Gravity and Its Effects

Gravity, one or the four fundamental forces of the Universe has a devastating effect on our world. It is the force that created the stars and galaxies, and the force that destroys them. Gravity causes moons to orbit planets, that orbit stars, the orbit galaxy centers, that orbit in clusters, which orbit in superclusters. Also, it holds other types of groups like star clusters together. Examples of its effects can be seen in the end of stars' lives. A star such as our sun will expand into a red giant and shed its outer layers into space. The core the star would be left to collapse under its own gravity until its atoms are packed so tightly that a match box of material from its would weigh as much as a full-grown elephant.

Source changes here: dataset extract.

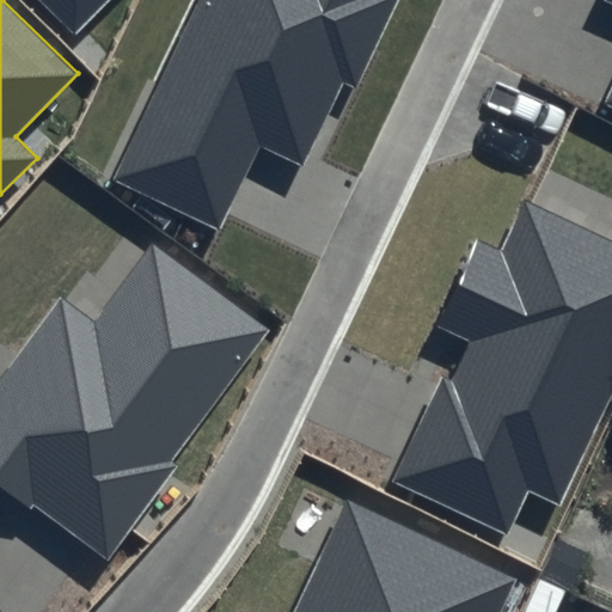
[(42,0),(75,32),(106,0),(42,0)]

This remnant is called a white dwarf.

For a star whose core is more massive than 1.4 the sun's weight, a supernova occurs. This happens when a giant star runs out of hydrogen fuel. The star fuses heavier and heavier elements until the core is iron. Stellar fusion is discussed here and here. When the star attempts to fuse iron, however energy is taken in rather than released, upsetting the balance between contracting gravity and out flowing energy. Matter bounces off the core as it contracts and powered by tiny neutrinos the star rips apart. After a supernova, there are two possibilities for the star's core. One is to become a neutron star (also called a pulsar). The core collapses and atoms break under the extreme pressure. Protons and electrons combine to form neutrons and the particles are packed as tight as possible, forming a neutron star. Over a solar mass of matter is packed into a sphere only about 15 miles across. A pinhead of material from this star would weigh more than the Titanic. For the first million years of its existence, the neutron star's magnetic field is so strong (thousands of times as strong as Earth) that intense radiation beams are shot from its poles. If the beam passes Earth, a pulse is recorded earning it the name pulsar.

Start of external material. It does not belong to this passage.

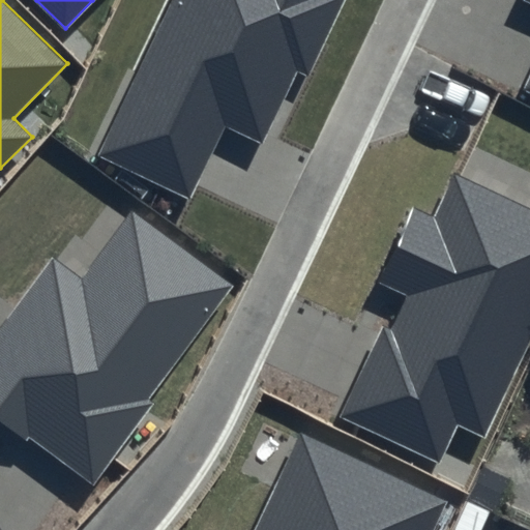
[(171,0),(99,151),(190,195),(225,125),(261,143),(295,70),(310,78),(346,0),(171,0)]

The other possibility for a star's core after a supernova, one weighing more than four suns, is that it collapses further to become a black hole. A black hole is gravity's greatest victory. It sucks matter in, and since its escape velocity exceeds the speed of light, no radiation is emitted, making it "black". More on Black holes can be found here, here, here and here. Everything in our Universe (almost) is orbiting another body because of gravitational pull. The Moon is orbiting the Earth, which in turn is orbiting the Sun, which is orbiting the center of the galaxy, which is orbiting the Local Cluster, orbiting the Local Supercluster. For a spherical body, the strength of the gravitational field at any point is proportional to the body's mass and inversely proportional to the square of the distance of the object. Another star interaction caused by gravity is called a nova. This is when one star of a binary system turns into a black hole. It sucks in mass from its companion, disturbing the energy-gravity balance. The star becomes unstable and eventually explodes. In other words, gravity is the force that rules our Universe.